## EXERCISE INSTRUCTIONS:
(a) Determine whether each statement agrees with the employment law update: (i) the Supreme Court ruling on holiday pay was made on 4 October; (ii) the ruling applies only in Northern Ireland; (iii) the Worker Protection (Amendment of Equality Act 2010) Act 2023 came into force on 26 October 2023. Answer yes or no for each, quoting the deciding words of the update.
(b) Reproduce the employment law update between "The Equality and" and "comes into force.", inclusive.

## SELECTED EXCERPT:
Supreme Court ruling on holiday pay
On 4 October, the Supreme Court ruled that a series of deductions from holiday pay are not broken by either a three-month gap or by making a payment to correct the underpayment. This means that anyone suffering a series of underpayments can bring a claim for unlawful deduction of wages in respect of holiday pay, regardless of whether there has been a break or not. It is important to remember however, that for holiday pay, commission and bonuses, in England and Wales employees can only claim for unlawful deduction from their wages going back two years from the time of the deduction/the last in a series of deductions. This overturns regulations introduced after the “Bear Scotland” judgment from 2014 which held that a gap of more than three months in a series of holiday underpayments would break the chain of deductions for an employee claiming “a series of deductions”. Although this latest ruling pertains to a case involving the Police Service of Northern Ireland, it is binding throughout the UK (albeit time limited in England, Wales and Scotland). It is worth noting that, according to Ministry of Justice statistics, the most common type of claim brought between April 2023 and June 2023 was for unlawful deductions from wages. Employers are advised to review their holiday payment records so they don’t get caught out by claims for underpayments.
Protection against harassment legislation enacted
The Worker Protection (Amendment of Equality Act 2010) Act 2023 received Royal Assent on 26 October 2023 after amendments proposed by the House of Lords were accepted. Due to come into force in October 2024, it imposes a duty on employers to take reasonable steps to prevent their staff from being sexually harassed during the course of their employment. Employers breaching their duty face a potential uplift of up to 25% to any sexual harassment compensation imposed by employment tribunals. The definition of ‘reasonable steps’ will be the subject of guidance in due course.
The Equality and Human Rights Commission are in the process of preparing a new statutory code of practice on sexual harassment in the workplace, which should be available when this Act comes into force.

## DATA SECTION:
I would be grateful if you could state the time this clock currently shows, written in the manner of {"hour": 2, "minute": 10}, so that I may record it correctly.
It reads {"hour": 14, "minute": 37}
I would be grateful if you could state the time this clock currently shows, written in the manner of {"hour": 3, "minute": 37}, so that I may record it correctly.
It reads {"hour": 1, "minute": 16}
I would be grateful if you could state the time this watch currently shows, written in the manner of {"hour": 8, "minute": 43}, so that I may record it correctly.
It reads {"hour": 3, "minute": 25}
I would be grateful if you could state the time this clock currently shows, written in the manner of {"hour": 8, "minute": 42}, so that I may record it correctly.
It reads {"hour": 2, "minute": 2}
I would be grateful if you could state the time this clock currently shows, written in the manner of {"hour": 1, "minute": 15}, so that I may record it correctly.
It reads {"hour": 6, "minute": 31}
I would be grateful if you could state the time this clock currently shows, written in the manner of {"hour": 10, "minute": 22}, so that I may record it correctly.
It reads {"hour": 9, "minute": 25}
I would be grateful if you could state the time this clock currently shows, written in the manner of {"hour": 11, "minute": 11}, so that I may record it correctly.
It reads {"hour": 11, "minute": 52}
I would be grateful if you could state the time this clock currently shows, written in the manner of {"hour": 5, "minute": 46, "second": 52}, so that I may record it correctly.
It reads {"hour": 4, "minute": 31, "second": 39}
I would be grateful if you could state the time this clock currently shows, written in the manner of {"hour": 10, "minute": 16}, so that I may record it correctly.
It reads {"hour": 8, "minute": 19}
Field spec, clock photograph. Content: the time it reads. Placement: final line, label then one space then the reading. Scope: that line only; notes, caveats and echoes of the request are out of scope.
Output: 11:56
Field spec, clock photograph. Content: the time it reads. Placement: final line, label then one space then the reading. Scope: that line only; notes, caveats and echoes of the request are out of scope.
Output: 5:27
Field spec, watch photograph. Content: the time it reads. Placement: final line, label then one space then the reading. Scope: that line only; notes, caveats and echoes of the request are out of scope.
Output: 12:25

## EXPECTED RESULTS:
(a)
(i) Yes: "On 4 October, the Supreme Court ruled that a series of deductions from holiday pay are not broken"
(ii) No: "it is binding throughout the UK (albeit time limited in England, Wales and Scotland)"
(iii) No: "Due to come into force in October 2024"

(b)
The Equality and Human Rights Commission are in the process of preparing a new statutory code of practice on sexual harassment in the workplace, which should be available when this Act comes into force.